También fue el momento en que fuerzas extranjeras se introducían en la Guerra Civil rusa con la ocupación de tropas alemanas, austríacas y turcas en diecisiete provincias rusas; con el añadido de que Gran Bretaña y Francia tomaron espacios el Cáucaso y Ucrania, situación que se hizo más complicada si cabe cuando el 25 de mayo de 1918 se produjo una gran contienda en Siberia occidental entre la Legión Checoslovaca y las fuerzas soviéticas, expandiéndose a lo largo de casi ocho mil kilómetros, la que coincidía con la ruta del ferrocarril Transiberiano.
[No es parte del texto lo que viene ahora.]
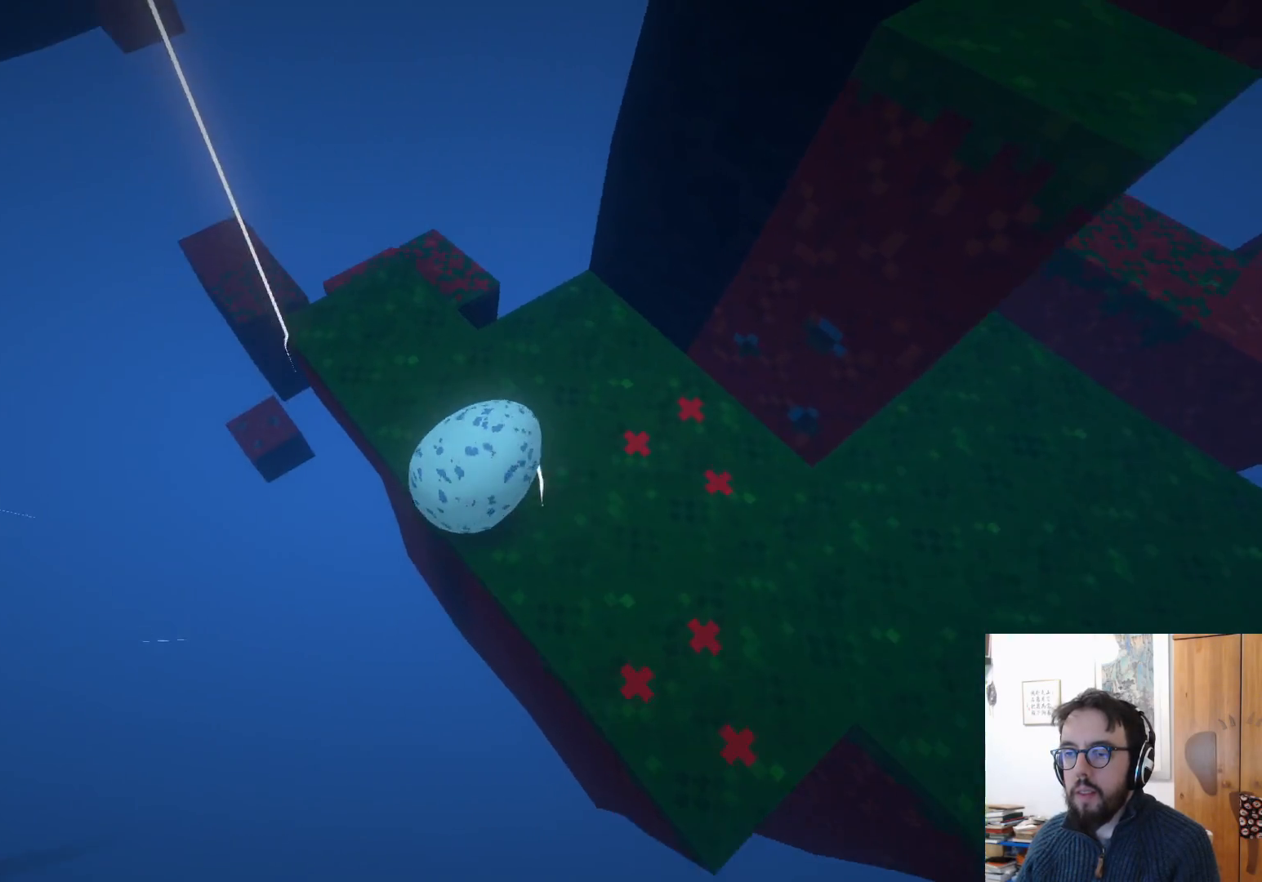
{"buttons": [], "left_stick": "up-right", "right_stick": "center", "events": [[200, "right_stick", "down-left"], [300, "left_stick", "center"], [433, "left_stick", "up-right"], [500, "right_stick", "center"]]}
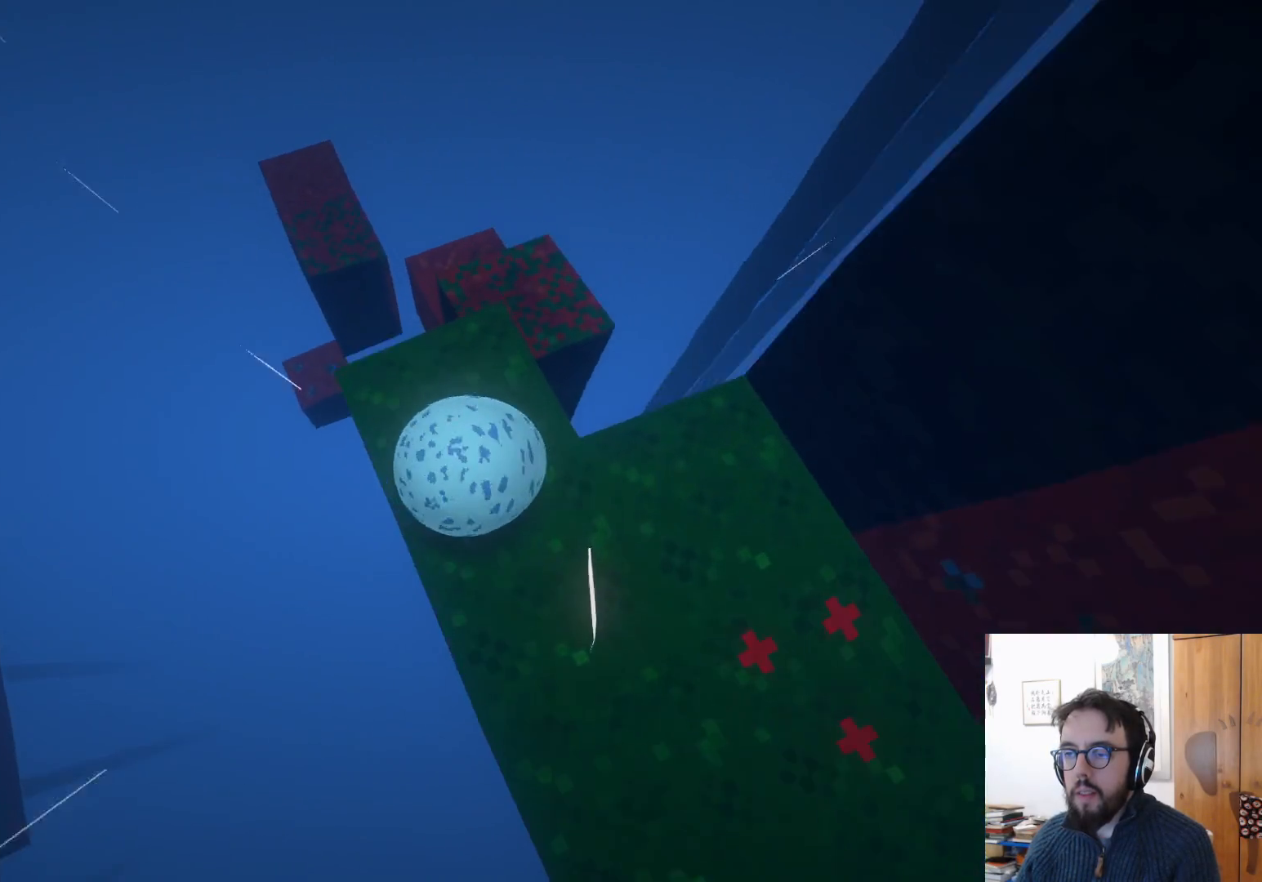
{"buttons": [], "left_stick": "up-right", "right_stick": "center", "events": []}
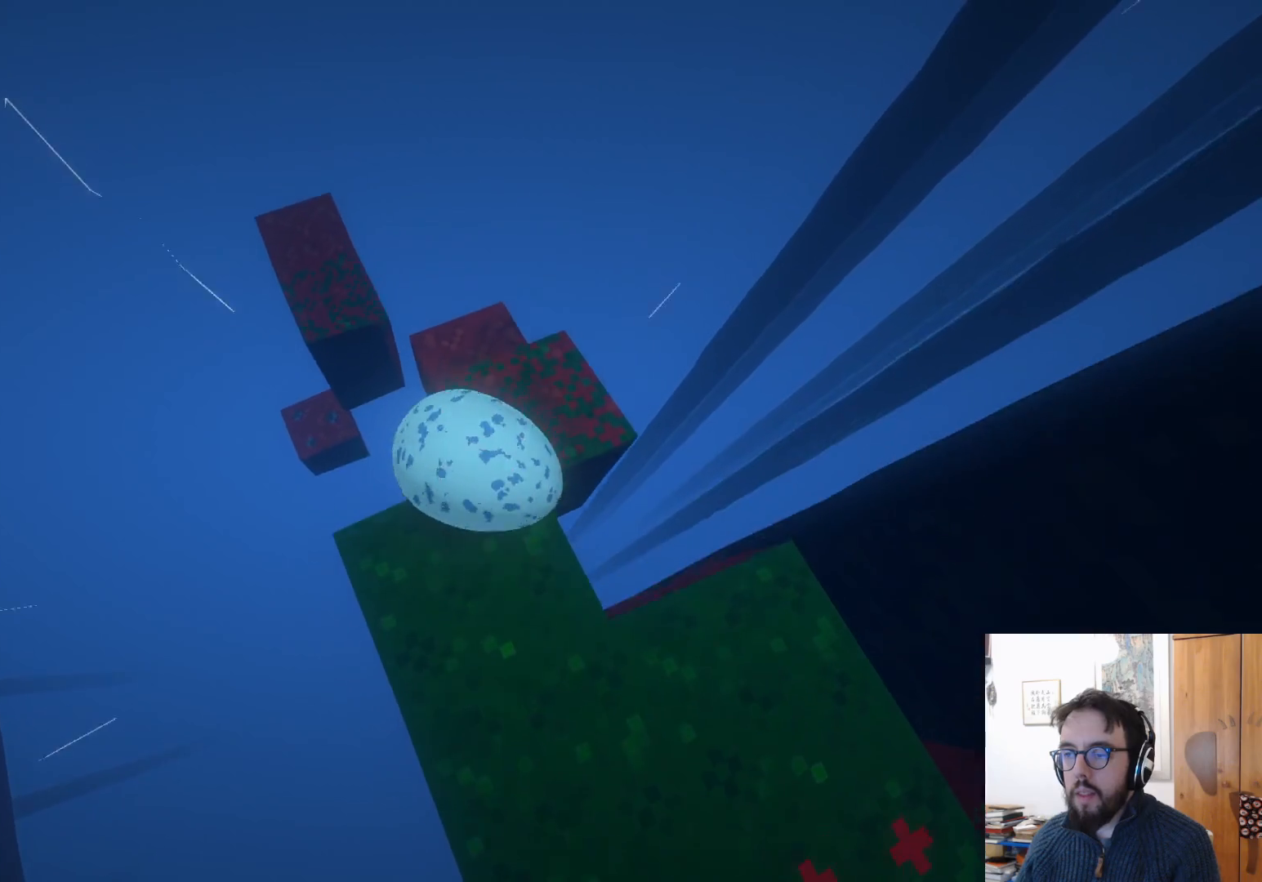
{"buttons": [], "left_stick": "down-left", "right_stick": "center", "events": [[183, "left_stick", "center"], [333, "left_stick", "down-left"]]}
Lenin veía en todo ataque una ofensiva del imperialismo anglo-francés, y por eso se ha dicho erróneamente que la Guerra Civil rusa empezó con la intervención aliada en el verano de 1918. Con todo, aún habría por delante dos años más de hostilidad aliada contra la Rusia soviética hasta que Lenin pudo decir, en el teatro Bolshói de Moscú, en noviembre de 1920, que, en una sangrienta lucha de los obreros, de victoria en victoria, «la República de los sóviets ha vivido y combatido, sosteniendo en sus manos tanto el martillo como el fusil».